I just finished two sold-out nights at the Sydney Opera House.
About 20 years ago, I walked to the SOH to take a look at it. I never thought I would perform there. I would like to think that it was a lot of shows and hard work that got me into that venue. A woman named Stacey probably would disagree and say that it was the work of a great PR person. You can take a guess what she does for a living.
I do more interviews than anyone I’ve ever met. I learned when I was in Black Flag that it’s best to do as many as possible. We had to fight for every inch, and press was, as far as we could tell, a free ad and a way to get our side of the story across. It is an ethic I have carried with me ever since.
I reckon that in my position, I have to do everything I can to advance an upcoming tour or whatever else. All the press people I work with know they can push me as hard as they want. It’s not easy, but I don’t see any other way to go but hard. A lot of shows in a lot of countries, take as few days off as possible, and do as many interviews as you can.
I do my best, no matter how many times I have been asked the same question, to think it through and respond as if I have never been asked it before. I am not there to waste the interviewer’s time. Now and then, the interviewer is overworked, underprepared or merely uninterested, and I basically have to interview myself. You can tell they’re phoning it in when they read your press release back to you as questions. “So, you were in a band. What was that like?”
These are the ones you crawl through.
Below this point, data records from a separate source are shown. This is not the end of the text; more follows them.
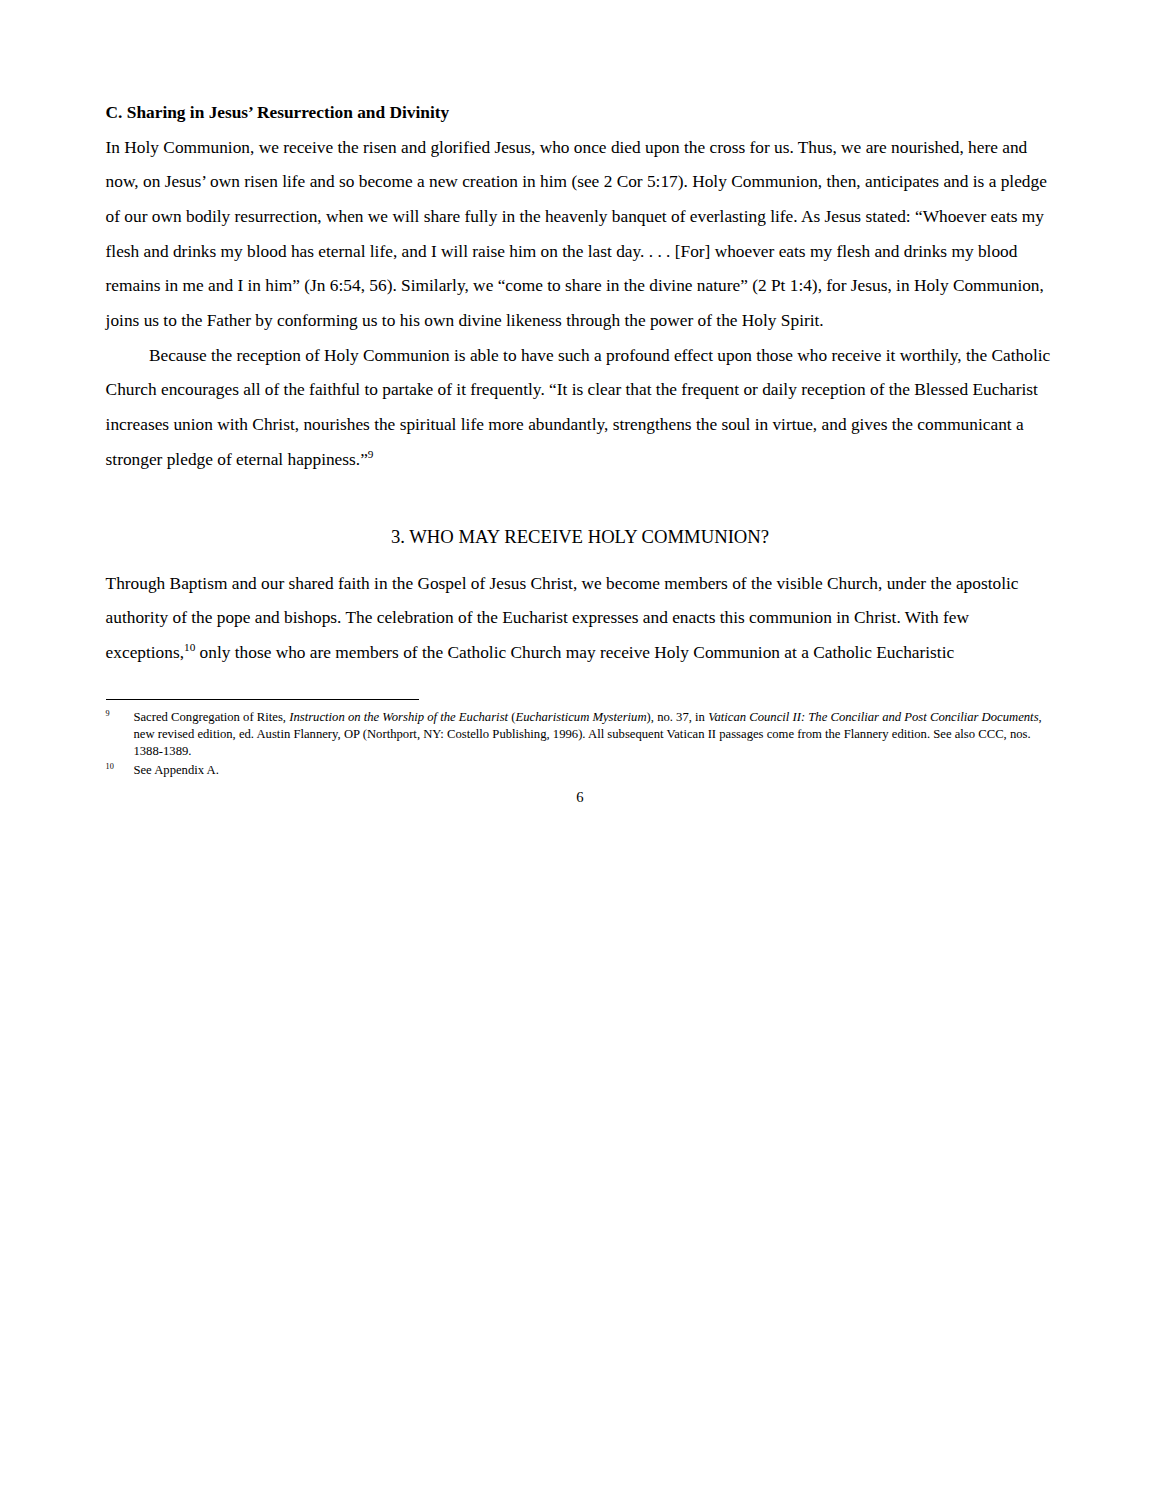C. Sharing in Jesus’ Resurrection and Divinity
In Holy Communion, we receive the risen and glorified Jesus, who once died upon the cross for us. Thus, we are nourished, here and now, on Jesus’ own risen life and so become a new creation in him (see 2 Cor 5:17). Holy Communion, then, anticipates and is a pledge of our own bodily resurrection, when we will share fully in the heavenly banquet of everlasting life. As Jesus stated: “Whoever eats my flesh and drinks my blood has eternal life, and I will raise him on the last day. . . . [For] whoever eats my flesh and drinks my blood remains in me and I in him” (Jn 6:54, 56). Similarly, we “come to share in the divine nature” (2 Pt 1:4), for Jesus, in Holy Communion, joins us to the Father by conforming us to his own divine likeness through the power of the Holy Spirit.
Because the reception of Holy Communion is able to have such a profound effect upon those who receive it worthily, the Catholic Church encourages all of the faithful to partake of it frequently. “It is clear that the frequent or daily reception of the Blessed Eucharist increases union with Christ, nourishes the spiritual life more abundantly, strengthens the soul in virtue, and gives the communicant a stronger pledge of eternal happiness.”9
3. WHO MAY RECEIVE HOLY COMMUNION?
Through Baptism and our shared faith in the Gospel of Jesus Christ, we become members of the visible Church, under the apostolic authority of the pope and bishops. The celebration of the Eucharist expresses and enacts this communion in Christ. With few exceptions,10 only those who are members of the Catholic Church may receive Holy Communion at a Catholic Eucharistic
9
Sacred Congregation of Rites, Instruction on the Worship of the Eucharist (Eucharisticum Mysterium), no. 37, in Vatican Council II: The Conciliar and Post Conciliar Documents, new revised edition, ed. Austin Flannery, OP (Northport, NY: Costello Publishing, 1996). All subsequent Vatican II passages come from the Flannery edition. See also CCC, nos. 1388-1389.
10
See Appendix A.
6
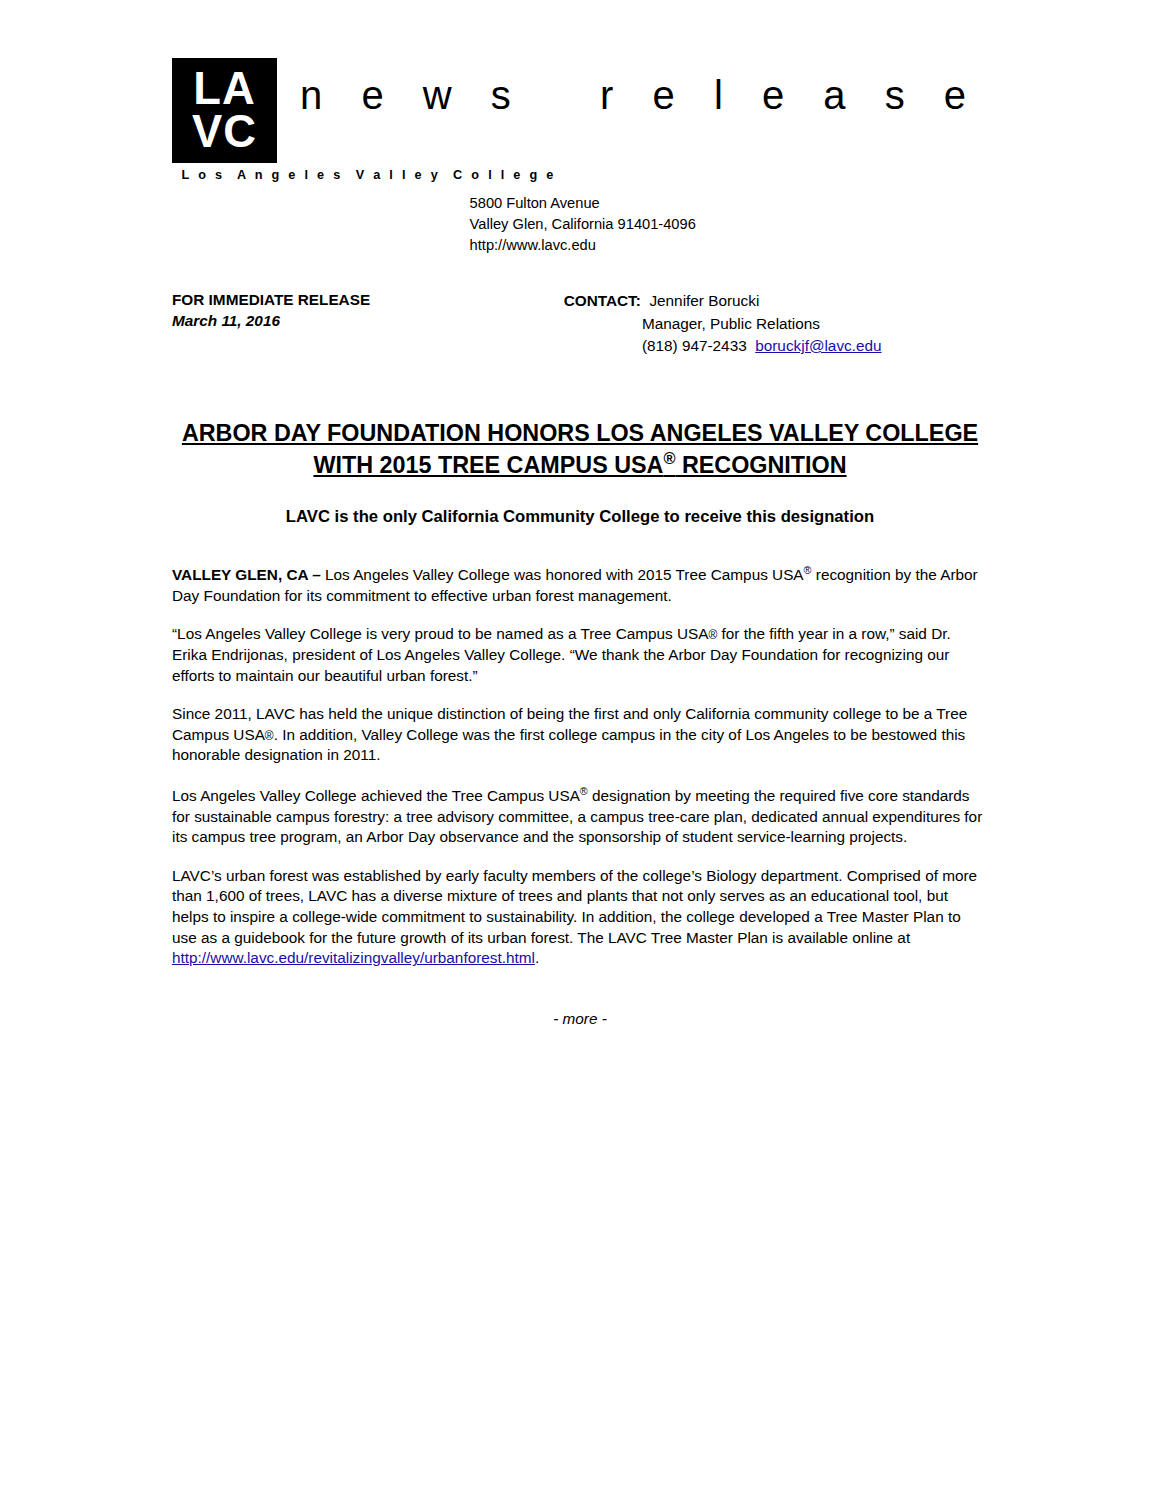LA VC
n e w s r e l e a s e
L o s A n g e l e s V a l l e y C o l l e g e
5800 Fulton Avenue
Valley Glen, California 91401-4096
http://www.lavc.edu
FOR IMMEDIATE RELEASE
March 11, 2016
CONTACT: Jennifer Borucki
Manager, Public Relations (818) 947-2433 boruckjf@lavc.edu
Arbor Day Foundation Honors Los Angeles Valley College with 2015 Tree Campus USA® Recognition
LAVC is the only California Community College to receive this designation
VALLEY GLEN, CA – Los Angeles Valley College was honored with 2015 Tree Campus USA® recognition by the Arbor Day Foundation for its commitment to effective urban forest management.
“Los Angeles Valley College is very proud to be named as a Tree Campus USA® for the fifth year in a row,” said Dr. Erika Endrijonas, president of Los Angeles Valley College. “We thank the Arbor Day Foundation for recognizing our efforts to maintain our beautiful urban forest.”
Since 2011, LAVC has held the unique distinction of being the first and only California community college to be a Tree Campus USA®. In addition, Valley College was the first college campus in the city of Los Angeles to be bestowed this honorable designation in 2011.
Los Angeles Valley College achieved the Tree Campus USA® designation by meeting the required five core standards for sustainable campus forestry: a tree advisory committee, a campus tree-care plan, dedicated annual expenditures for its campus tree program, an Arbor Day observance and the sponsorship of student service-learning projects.
LAVC’s urban forest was established by early faculty members of the college’s Biology department. Comprised of more than 1,600 of trees, LAVC has a diverse mixture of trees and plants that not only serves as an educational tool, but helps to inspire a college-wide commitment to sustainability. In addition, the college developed a Tree Master Plan to use as a guidebook for the future growth of its urban forest. The LAVC Tree Master Plan is available online at http://www.lavc.edu/revitalizingvalley/urbanforest.html.
- more -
I have learned to spare myself some of these drips. I send their names to the press person and I hopefully avoid another opportunity to get my time wasted.
Doing interviews keeps me sharp. In my line of work, you need to keep remembering that none of these people are your friends. That might sound like an unenviable environment to work in, but I think it’s absolutely great and wouldn’t have it any other way.
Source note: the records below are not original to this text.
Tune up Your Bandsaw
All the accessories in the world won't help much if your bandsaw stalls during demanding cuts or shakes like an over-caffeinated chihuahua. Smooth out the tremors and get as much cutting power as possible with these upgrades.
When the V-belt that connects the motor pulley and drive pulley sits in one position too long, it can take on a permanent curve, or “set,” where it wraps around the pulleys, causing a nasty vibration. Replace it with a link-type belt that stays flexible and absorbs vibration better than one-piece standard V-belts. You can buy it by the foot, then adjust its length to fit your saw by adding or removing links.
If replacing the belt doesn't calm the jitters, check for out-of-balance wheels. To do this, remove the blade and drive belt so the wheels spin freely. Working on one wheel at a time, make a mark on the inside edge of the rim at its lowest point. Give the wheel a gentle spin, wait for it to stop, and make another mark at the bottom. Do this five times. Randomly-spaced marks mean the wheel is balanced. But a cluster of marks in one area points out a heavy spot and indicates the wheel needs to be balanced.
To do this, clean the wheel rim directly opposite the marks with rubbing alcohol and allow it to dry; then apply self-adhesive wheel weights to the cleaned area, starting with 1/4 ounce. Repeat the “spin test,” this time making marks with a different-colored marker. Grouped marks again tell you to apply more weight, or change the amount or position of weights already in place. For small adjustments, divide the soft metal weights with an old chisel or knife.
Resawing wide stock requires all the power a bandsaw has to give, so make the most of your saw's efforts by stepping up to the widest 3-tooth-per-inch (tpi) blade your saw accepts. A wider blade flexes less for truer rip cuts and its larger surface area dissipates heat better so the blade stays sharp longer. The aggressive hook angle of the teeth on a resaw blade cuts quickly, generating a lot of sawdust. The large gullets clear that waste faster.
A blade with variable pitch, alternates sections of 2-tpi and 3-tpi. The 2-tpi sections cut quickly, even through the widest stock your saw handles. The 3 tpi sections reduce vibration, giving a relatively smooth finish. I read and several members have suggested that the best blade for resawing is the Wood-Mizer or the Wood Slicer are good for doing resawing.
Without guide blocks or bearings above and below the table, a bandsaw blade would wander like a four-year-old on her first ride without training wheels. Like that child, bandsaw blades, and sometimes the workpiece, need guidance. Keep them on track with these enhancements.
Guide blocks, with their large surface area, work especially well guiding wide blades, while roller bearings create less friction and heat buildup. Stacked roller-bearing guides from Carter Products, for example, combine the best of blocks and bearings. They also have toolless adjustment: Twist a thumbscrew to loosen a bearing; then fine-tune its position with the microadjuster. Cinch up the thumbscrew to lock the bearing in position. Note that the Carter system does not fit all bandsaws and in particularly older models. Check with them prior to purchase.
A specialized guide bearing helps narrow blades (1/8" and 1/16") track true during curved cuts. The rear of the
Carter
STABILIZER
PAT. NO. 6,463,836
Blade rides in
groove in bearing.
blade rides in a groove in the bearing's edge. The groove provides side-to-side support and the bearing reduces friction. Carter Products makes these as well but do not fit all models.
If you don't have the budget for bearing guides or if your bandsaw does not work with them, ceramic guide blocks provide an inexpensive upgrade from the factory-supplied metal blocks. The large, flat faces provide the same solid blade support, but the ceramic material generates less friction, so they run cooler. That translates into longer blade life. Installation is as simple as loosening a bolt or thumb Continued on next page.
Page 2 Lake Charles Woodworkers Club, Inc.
Besides the tonnage of Australian phone and email interviews I have done over the last several weeks, this was what two days of Stacey looked like.
0900 hrs.: Triple M — The Hot Breakfast
1000 hrs.: SBS Radio — The French Program
1030 hrs.: Photo shoot
1120 hrs.: Gusher magazine
1140 hrs.: News Ltd.
1200 hrs.: The Centralian Advocate
1220 hrs.: The Examiner
1240 hrs.: The Advocate
1400 hrs.: WA Today
1420 hrs.: NT News
1440 hrs.: AAP
1500 hrs.: Heavy magazine
1520 hrs.: RTR FM
1540 hrs.: The Guardian
1820 hrs.: Channel Ten TV — The Project
1830 hrs.: Interview ends
1020 hrs.: Double J — Don’t Look Back
1100 hrs.: ABC 774 Melbourne — Conversation Hour
1215 hrs.: ABC Newcastle — Drive
1230 hrs.: ABC Canberra — Drive
1245 hrs.: ABC New South Wales Statewide — Drive
1300 hrs.: ABC Brisbane — Drive
1400 hrs.: Adelaide — Drive
1415 hrs.: ABC Hobart — Your Afternoon
1430 hrs.: ABC NT Statewide — Arvos
1445 hrs.: ABC WA Regional — Drive
1600 hrs.: PBS - Junkyard
1700 hrs.: Interview ends
Go to airport for flight to Sydney.
After another day of interviews in Sydney (including this one), I had a great reward waiting for me. Not a 10-minute walk from the hotel is the Oxford Art Factory, which on that night played host to Kid Congo and The Pink Monkey Birds. When I found out that Kid and his excellent band were playing on one of my few nights off, I felt like I had won the lottery. I had just seen them play in L.A. at the In the Red Records 25th anniversary show at the Echo, and they tore it up.
Have you ever stopped to measure the almost impossibly great catalog of Mr. Congo’s recorded contributions? Here are some. With The Cramps: Psychedelic Jungle. With The Gun Club: The Las Vegas Story, Mother Juno, Pastoral Hide and Seek. With Nick Cave and The Bad Seeds: Tender Prey, The Good Son.
Even after all that, not only is the man still making records, they are really good. His last four solo albums with The Pink Monkey Birds on In the Red — Dracula Boots, Gorilla Rose, Haunted Head and La Araña Es la Vida — are excellent. But as with a lot of real-deal bands, when they hit the bandstand, they are at their best.
The Pink Monkey Birds are Mark Cisneros on guitar, Kiki Solis on bass and Ron Miller on drums. They are not some backing band. They are deeply talented and, damn, does it cook. With their material and some Gun Club and Cramps songs added for good measure, it makes for a great night out.
It’s great to go to shows in Australia. The audiences are some of the best anywhere. They were totally into it for the band. To have seen Kid play for more than 30 years, in all the aforementioned groups, all over the world, is worth everything I do to be out here.